5. God feels strongly about family.
“He predestined us for adoption as sons through Jesus Christ, according to the purpose of his will.” – Ephesians 1:5
Twice we have been to the same courthouse in middle Tennessee to finalize the adoption of our sons. One of our boys we had in our home for almost a year and we called him our son and knew he was our son, but we weren’t able to legally adopt him before that court hearing. That hearing is when his name became official, we received a birth certificate with our names listed as his parents, and we stood before the court and promised to be his family forever. One of the phrases the attorney reads off when taking our oath is “… and he will legally be able to inherit.” When I heard that I teared up, not because of some fortune we plan to pass on, but because it made me think of the significance of an inheritance, particularly in the Bible. I’ve heard a lesson about this verse in Ephesians and that it wasn’t necessarily talking about adoption of an orphan as a son, but a father who would make a choice about a baby born to him and if he wanted to accept the child as his own. Either way, the obvious positive outcome is adoption. To be added into a family, given a name and an inheritance. That is what we have through Jesus Christ. We are about to be the parents of 5 boys and they all have an equal role in our family. They would all have an equal part of the inheritance whether they share our DNA or not because they are our sons. God sent His son so that we would be eligible for an inheritance.

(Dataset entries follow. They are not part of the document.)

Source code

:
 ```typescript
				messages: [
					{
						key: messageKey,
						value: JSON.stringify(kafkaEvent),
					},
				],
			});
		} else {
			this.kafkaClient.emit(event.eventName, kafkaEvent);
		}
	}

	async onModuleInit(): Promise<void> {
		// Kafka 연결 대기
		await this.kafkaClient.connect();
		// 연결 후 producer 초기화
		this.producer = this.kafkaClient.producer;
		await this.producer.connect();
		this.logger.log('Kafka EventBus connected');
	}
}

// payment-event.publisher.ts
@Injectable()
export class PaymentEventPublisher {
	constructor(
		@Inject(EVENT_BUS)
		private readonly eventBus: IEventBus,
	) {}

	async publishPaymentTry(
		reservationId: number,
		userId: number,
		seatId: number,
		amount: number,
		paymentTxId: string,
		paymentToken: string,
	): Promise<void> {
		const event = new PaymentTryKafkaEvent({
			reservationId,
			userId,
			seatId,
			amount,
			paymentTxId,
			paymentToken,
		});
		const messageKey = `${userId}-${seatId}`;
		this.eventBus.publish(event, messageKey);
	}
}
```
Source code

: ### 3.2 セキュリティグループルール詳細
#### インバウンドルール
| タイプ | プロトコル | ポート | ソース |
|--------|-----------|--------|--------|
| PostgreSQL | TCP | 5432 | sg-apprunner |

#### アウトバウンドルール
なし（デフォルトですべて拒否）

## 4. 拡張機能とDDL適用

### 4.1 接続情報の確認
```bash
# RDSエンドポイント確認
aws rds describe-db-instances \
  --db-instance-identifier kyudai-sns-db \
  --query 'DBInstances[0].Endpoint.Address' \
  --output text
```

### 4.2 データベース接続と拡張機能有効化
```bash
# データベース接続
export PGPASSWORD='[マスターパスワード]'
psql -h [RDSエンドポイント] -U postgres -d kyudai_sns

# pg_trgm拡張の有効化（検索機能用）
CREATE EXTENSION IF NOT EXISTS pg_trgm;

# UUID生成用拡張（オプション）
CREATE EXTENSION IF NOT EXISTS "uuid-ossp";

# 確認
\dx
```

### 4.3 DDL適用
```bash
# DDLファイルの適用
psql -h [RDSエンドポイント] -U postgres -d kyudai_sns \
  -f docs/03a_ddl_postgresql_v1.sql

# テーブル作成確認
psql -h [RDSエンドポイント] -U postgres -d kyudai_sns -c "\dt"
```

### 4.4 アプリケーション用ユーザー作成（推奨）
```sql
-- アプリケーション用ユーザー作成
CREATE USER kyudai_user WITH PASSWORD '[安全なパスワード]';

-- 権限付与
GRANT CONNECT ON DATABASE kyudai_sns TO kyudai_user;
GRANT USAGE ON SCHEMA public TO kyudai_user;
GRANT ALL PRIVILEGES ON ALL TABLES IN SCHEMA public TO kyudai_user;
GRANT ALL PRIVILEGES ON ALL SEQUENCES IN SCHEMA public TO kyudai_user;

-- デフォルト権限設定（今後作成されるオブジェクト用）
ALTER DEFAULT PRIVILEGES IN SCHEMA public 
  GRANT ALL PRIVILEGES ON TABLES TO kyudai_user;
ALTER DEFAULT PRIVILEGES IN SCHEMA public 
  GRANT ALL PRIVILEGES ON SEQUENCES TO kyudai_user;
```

Adoption was not some great heroic act we did. We definitely encourage anyone who has considered it to say “yes” because we know the blessings it has brought into our lives. But mostly, we feel thankful that adoption gets to be a part of our story because we love our children and cannot imagine life without them. I have a close friend who has a PhD in biology and she often talks about how the more she learns about science, the more she learns about God. On paper, she and I are very different, but we each use the circumstances God gave us to better see Him. Adoption has opened my eyes to God in a way I never would have seen Him if adoption wasn’t part of our lives.